Knife: A New Harry Hole Novel

Image of Knife: A New Harry Hole Novel (Harry Hole Series)
Author(s): 
Release Date: 
July 9, 2019
Publisher/Imprint: 
Knopf
Pages: 
400
Reviewed by: 

Knife by Jo Nesbo is dark and deep, a black hole of a story. Specifically, it is another story of Harry Hole, a soul from which no light or joy escapes. The story begins with action and terror. Then the plot becomes most impenetrable. Characters and subplots wind around themselves like thick vines in a primal forest. Little light penetrates the frequently long paragraphs. Strange flora, such as repeated references to Doc Marten shoes and IKEA products snag at the reader. What begins fast paced mystery ends with a seemingly unscripted roll of the dice.

Hole himself best summarizes his newest agony among the living: “I cannot control anything. I just want to find the man who killed Rakel. Then I’ll wake up. And die.”

Somehow, Hole has been able to return to the Oslo police force. His brain is still awash with alcohol. His body staggers between days of hangover and retching. His wife Rakel has kicked him out. Then she is murdered. Hole finds himself in the crosshairs of both psychological and literal guilt for her murder. Like Lady Macbeth from Nesbo’s novel of last year, Hole finds blood, which is not his own, on his hands. He has no memory of how it came to be there.

Knife has many actual knives glinting from its many, many pages.
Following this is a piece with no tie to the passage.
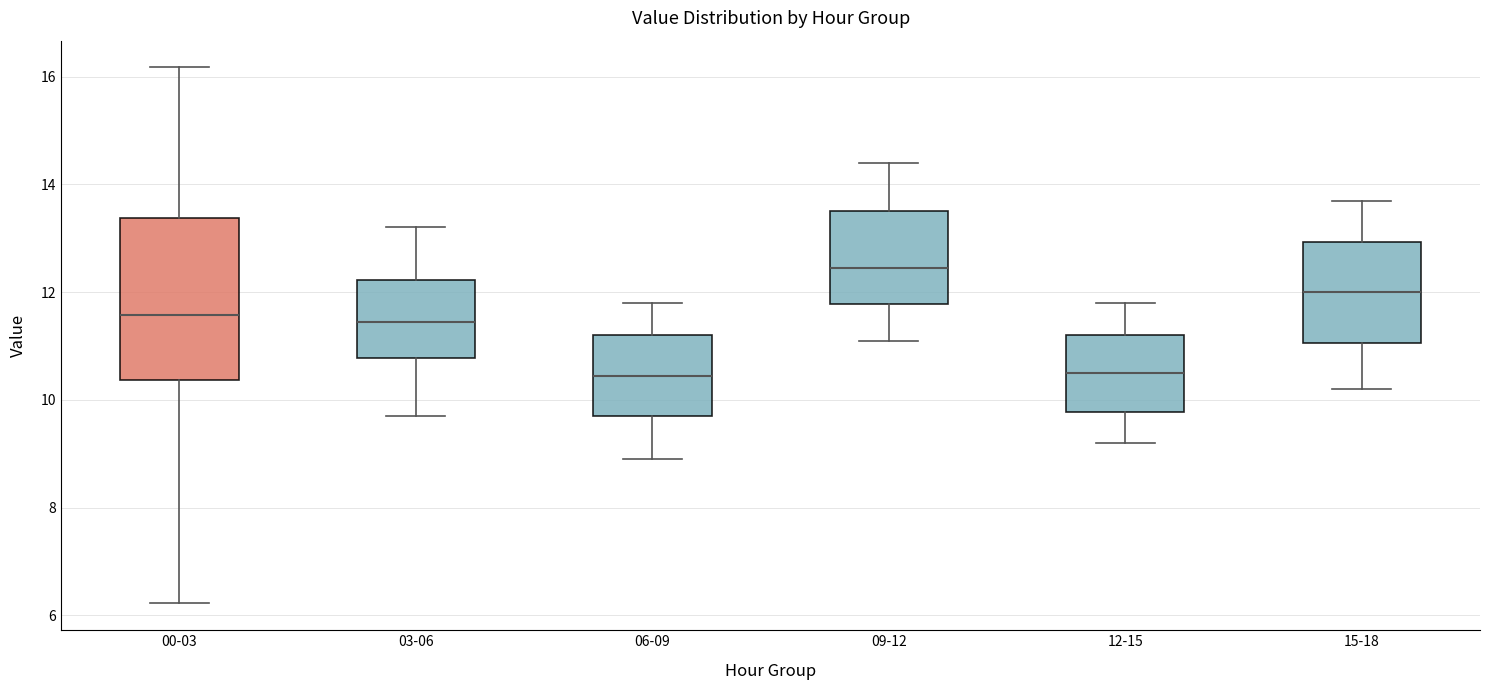

Where does the median line of the box for 00-03 sit on the y-axis? The values are not printed on the chart, so give them approximately, as read against the axis.

11.6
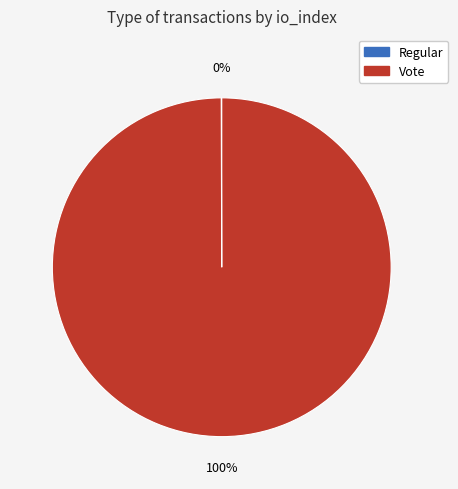

Which slice is the largest?

Vote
There are trails of blood and women rendered helpless before they fall victim to the worst of crimes in the dense prose forest. There is even a penis exploded by a special bullet fired from s sniper’s rifle.

Nesbo keeps Nordic mayhem fresh as winter slips to spring. He has not lost his touch for torturing Hole in this, the 12th installment the detective’s ongoing nightmare. Hole just cannot seem to wake up and die right.